Babu Ram Marasini, the director of the
Department of Epidemiology and Disease Control Division (EDCD), has recently suggested that antivenin for the treatment of deadly snakebites could potentially be made in Nepal. The life-saving antidote has been imported from India, but among other reasons for the non availability of the antivenin here, apparently there are so many snakebites in India that there is not enough to export to Nepal this rainy season.
According to EDCD’s conservative estimates, about 12000 people are bitten annually by snakes, out of which 2000 bites are from deadly snakes in the Tarai: kraits, cobras, or vipers. Unlike the Tarai, these deadly snakes are not usually found in Kathmandu, the mid hills and higher areas. A probable underestimation, the EDCD concluded that 200 victims die annually as a result of snakebites, while many survivors have limbs amputated and may be permanently disabled.
Globally there are five million people bitten by snakes every year. Of these, 94,000 die and another 400,000 have limbs amputated. It is estimated that about 50 per cent of these snakebite victims are in South Asia. Clearly this is a neglected tropical illness affecting the poor, especially farmers.

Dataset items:
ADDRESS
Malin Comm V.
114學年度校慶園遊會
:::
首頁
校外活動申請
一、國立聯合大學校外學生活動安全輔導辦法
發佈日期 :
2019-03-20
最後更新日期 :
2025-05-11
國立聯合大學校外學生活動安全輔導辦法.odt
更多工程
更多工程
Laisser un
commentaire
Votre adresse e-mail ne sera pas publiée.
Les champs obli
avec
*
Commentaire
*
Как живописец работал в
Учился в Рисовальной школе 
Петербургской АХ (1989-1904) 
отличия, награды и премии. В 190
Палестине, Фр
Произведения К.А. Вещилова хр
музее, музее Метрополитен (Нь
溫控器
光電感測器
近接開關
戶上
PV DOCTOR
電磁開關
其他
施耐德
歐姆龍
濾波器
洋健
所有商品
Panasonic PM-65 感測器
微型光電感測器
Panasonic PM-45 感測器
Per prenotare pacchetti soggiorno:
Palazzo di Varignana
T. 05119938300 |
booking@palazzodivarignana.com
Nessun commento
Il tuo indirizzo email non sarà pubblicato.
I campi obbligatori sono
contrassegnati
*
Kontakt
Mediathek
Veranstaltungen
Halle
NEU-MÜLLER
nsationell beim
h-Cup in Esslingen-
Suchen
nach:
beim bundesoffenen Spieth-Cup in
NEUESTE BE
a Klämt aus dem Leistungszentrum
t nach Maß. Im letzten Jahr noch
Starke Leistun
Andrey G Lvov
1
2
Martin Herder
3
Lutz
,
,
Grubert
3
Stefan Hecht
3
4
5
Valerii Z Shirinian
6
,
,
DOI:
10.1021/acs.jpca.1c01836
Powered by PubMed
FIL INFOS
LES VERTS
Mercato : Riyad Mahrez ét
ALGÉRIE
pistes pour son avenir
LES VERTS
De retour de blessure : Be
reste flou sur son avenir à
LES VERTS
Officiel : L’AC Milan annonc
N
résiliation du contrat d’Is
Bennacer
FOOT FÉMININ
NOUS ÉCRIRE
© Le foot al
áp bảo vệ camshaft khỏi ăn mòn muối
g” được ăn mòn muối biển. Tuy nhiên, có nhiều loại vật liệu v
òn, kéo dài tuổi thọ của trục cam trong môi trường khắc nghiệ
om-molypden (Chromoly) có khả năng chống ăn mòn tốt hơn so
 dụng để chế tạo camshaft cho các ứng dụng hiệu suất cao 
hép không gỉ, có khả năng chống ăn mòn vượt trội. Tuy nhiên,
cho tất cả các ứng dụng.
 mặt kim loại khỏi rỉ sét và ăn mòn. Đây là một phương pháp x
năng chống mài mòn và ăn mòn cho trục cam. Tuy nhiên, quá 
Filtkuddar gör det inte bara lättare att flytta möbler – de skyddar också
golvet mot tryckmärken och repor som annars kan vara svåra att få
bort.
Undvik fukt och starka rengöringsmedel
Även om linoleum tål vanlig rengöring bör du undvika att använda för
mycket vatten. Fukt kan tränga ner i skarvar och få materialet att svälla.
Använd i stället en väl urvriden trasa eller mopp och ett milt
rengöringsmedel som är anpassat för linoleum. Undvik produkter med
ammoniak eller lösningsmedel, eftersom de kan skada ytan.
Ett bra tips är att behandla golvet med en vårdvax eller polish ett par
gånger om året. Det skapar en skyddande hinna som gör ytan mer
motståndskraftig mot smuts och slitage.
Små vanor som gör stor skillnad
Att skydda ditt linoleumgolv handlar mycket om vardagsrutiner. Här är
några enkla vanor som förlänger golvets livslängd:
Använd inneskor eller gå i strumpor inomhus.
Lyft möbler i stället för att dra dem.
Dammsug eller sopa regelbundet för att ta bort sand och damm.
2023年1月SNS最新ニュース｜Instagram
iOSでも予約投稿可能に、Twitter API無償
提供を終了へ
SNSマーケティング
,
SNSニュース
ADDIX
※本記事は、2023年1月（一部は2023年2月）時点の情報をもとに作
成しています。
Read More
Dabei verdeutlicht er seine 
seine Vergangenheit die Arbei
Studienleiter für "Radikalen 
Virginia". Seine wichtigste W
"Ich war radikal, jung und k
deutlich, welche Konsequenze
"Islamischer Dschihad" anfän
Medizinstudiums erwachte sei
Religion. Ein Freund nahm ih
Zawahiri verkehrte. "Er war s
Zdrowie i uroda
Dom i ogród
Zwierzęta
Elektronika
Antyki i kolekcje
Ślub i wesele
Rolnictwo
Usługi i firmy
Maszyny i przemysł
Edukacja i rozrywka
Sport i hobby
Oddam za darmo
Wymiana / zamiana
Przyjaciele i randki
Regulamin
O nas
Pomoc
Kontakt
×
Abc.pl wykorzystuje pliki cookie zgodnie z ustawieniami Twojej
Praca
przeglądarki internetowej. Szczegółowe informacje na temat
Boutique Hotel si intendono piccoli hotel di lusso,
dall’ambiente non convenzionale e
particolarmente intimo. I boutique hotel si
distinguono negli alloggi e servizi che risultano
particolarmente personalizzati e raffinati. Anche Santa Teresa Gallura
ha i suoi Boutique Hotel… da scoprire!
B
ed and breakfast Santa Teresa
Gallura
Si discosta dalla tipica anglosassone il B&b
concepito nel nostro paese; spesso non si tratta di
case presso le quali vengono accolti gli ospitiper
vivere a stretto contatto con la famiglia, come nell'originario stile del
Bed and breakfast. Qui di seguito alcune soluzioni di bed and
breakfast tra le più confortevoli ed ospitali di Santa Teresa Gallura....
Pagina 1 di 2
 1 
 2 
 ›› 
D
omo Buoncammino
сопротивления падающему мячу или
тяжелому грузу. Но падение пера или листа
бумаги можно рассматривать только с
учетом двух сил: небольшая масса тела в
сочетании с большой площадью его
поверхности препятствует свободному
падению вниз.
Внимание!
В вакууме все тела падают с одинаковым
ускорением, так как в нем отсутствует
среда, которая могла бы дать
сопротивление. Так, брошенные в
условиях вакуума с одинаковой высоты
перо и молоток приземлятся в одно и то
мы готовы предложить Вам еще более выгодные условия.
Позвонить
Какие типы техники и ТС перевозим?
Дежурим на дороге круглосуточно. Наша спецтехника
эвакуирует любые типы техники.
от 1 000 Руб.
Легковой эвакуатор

Task requirements: In the passage on snakebites in Nepal, where has the antivenin used in Nepal been imported from?

Answer section: India